Textausschnitt>
'''

Und das Wort ist Fleisch geworden und hat unter uns gewohnt.

Wir dürfen uns die Frage des menschgewordenen Gottes gefallen lassen: Wie geht es dir? – und eine Antwort versuchen. Ob es mir gut geht oder ob es mir nicht gut geht, ob mein Verlangen nach Leben in Erfüllung ging oder ob ich eher vom Leben enttäuscht bin, ob Freude und Hoffnung das Herz erhebt oder ob Leiden mich traurig macht. Ob ich aus dem Zusammenleben und Austausch mit Anderen Kraft schöpfe oder ob die Einsamkeit mich von anderen trennt. Wie geht es dir? Der das fragt, ist dir näher, als du es selber für möglich hältst. An seiner Krippe ist Platz für jeden.

Eines muss man wohl noch hinzufügen: Wenn es dem fragenden Gott schon nicht gleichgültig ist, wie es mir geht, dann darf es auch mir nicht gleichgültig sein, wie es den anderen geht.

'''

Bereitgestellte Daten>
'''

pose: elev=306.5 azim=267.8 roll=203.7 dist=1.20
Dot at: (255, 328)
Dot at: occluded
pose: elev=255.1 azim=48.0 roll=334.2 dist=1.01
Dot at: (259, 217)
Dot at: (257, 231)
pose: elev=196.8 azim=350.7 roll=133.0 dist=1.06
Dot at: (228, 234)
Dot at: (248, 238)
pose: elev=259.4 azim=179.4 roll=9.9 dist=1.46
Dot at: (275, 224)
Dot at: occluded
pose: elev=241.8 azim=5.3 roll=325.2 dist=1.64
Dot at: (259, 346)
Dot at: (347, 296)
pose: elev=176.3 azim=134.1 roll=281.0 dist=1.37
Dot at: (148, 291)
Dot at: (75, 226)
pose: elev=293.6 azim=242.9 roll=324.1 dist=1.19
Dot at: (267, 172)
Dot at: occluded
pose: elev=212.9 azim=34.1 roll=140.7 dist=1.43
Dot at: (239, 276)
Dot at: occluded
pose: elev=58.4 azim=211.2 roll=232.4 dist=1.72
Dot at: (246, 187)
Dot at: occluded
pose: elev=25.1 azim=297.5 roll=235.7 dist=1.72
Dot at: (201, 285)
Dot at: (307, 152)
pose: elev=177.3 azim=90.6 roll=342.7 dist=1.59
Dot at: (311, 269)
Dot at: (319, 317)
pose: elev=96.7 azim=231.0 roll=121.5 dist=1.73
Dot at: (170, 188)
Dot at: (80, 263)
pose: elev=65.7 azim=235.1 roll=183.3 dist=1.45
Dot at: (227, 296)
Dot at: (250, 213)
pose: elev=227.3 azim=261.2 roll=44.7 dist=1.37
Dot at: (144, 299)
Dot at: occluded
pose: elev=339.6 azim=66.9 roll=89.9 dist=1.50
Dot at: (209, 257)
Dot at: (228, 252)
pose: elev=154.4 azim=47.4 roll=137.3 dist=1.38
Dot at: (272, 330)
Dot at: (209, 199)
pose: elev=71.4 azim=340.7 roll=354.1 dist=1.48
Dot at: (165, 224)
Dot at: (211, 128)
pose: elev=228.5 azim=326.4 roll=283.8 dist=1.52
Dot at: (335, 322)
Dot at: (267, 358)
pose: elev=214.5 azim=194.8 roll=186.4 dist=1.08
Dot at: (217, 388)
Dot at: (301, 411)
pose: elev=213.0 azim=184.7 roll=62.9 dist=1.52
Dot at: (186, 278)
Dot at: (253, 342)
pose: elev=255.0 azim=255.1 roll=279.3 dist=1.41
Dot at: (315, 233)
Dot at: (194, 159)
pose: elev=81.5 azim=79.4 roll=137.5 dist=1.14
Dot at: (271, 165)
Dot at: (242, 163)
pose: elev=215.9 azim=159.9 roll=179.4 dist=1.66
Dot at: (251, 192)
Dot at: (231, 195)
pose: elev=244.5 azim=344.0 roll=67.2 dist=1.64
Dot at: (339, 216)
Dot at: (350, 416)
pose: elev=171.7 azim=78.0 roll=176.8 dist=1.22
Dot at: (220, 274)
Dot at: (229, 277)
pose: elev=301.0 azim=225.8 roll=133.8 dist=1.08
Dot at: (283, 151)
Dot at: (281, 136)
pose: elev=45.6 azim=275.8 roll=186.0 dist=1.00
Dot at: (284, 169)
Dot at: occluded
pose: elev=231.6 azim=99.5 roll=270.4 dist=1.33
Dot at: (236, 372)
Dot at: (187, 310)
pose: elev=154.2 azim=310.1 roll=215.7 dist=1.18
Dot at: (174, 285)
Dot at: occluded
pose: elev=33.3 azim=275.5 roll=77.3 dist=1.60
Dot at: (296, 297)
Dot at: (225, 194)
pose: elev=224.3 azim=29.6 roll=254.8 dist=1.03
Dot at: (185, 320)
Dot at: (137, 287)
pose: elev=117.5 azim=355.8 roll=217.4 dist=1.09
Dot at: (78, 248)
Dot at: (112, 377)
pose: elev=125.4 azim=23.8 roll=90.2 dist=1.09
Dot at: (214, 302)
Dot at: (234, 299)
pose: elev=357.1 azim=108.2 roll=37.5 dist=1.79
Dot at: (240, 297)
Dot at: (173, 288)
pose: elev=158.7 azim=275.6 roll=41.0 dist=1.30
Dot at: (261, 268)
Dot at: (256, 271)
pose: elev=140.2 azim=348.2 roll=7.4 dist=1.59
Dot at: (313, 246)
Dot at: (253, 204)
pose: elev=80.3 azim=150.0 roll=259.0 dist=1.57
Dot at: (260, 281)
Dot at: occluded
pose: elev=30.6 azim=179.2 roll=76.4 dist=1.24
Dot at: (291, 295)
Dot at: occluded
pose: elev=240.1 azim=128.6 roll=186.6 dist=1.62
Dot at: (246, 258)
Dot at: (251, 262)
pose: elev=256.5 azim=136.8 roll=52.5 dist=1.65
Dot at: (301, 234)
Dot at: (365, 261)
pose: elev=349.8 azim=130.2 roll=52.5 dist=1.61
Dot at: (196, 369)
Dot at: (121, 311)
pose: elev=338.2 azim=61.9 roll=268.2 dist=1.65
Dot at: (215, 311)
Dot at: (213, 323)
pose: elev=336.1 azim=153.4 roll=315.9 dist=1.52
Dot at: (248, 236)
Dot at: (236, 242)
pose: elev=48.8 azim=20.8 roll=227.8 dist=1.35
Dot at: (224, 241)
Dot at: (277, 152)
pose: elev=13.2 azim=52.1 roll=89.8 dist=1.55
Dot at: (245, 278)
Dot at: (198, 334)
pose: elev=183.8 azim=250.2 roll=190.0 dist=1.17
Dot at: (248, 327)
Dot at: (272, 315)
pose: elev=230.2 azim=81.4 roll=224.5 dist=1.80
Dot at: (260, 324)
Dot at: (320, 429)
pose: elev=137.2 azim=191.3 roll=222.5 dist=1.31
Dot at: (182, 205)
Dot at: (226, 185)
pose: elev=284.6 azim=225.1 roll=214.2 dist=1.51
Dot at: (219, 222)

'''

Aufgabe> Wiederholen Sie aus dem Textausschnitt wortgetreu alles von „Wir dürfen uns“ bis hinunter zu „den anderen geht.“.

Lösung>
Wir dürfen uns die Frage des menschgewordenen Gottes gefallen lassen: Wie geht es dir? – und eine Antwort versuchen. Ob es mir gut geht oder ob es mir nicht gut geht, ob mein Verlangen nach Leben in Erfüllung ging oder ob ich eher vom Leben enttäuscht bin, ob Freude und Hoffnung das Herz erhebt oder ob Leiden mich traurig macht. Ob ich aus dem Zusammenleben und Austausch mit Anderen Kraft schöpfe oder ob die Einsamkeit mich von anderen trennt. Wie geht es dir? Der das fragt, ist dir näher, als du es selber für möglich hältst. An seiner Krippe ist Platz für jeden.

Eines muss man wohl noch hinzufügen: Wenn es dem fragenden Gott schon nicht gleichgültig ist, wie es mir geht, dann darf es auch mir nicht gleichgültig sein, wie es den anderen geht.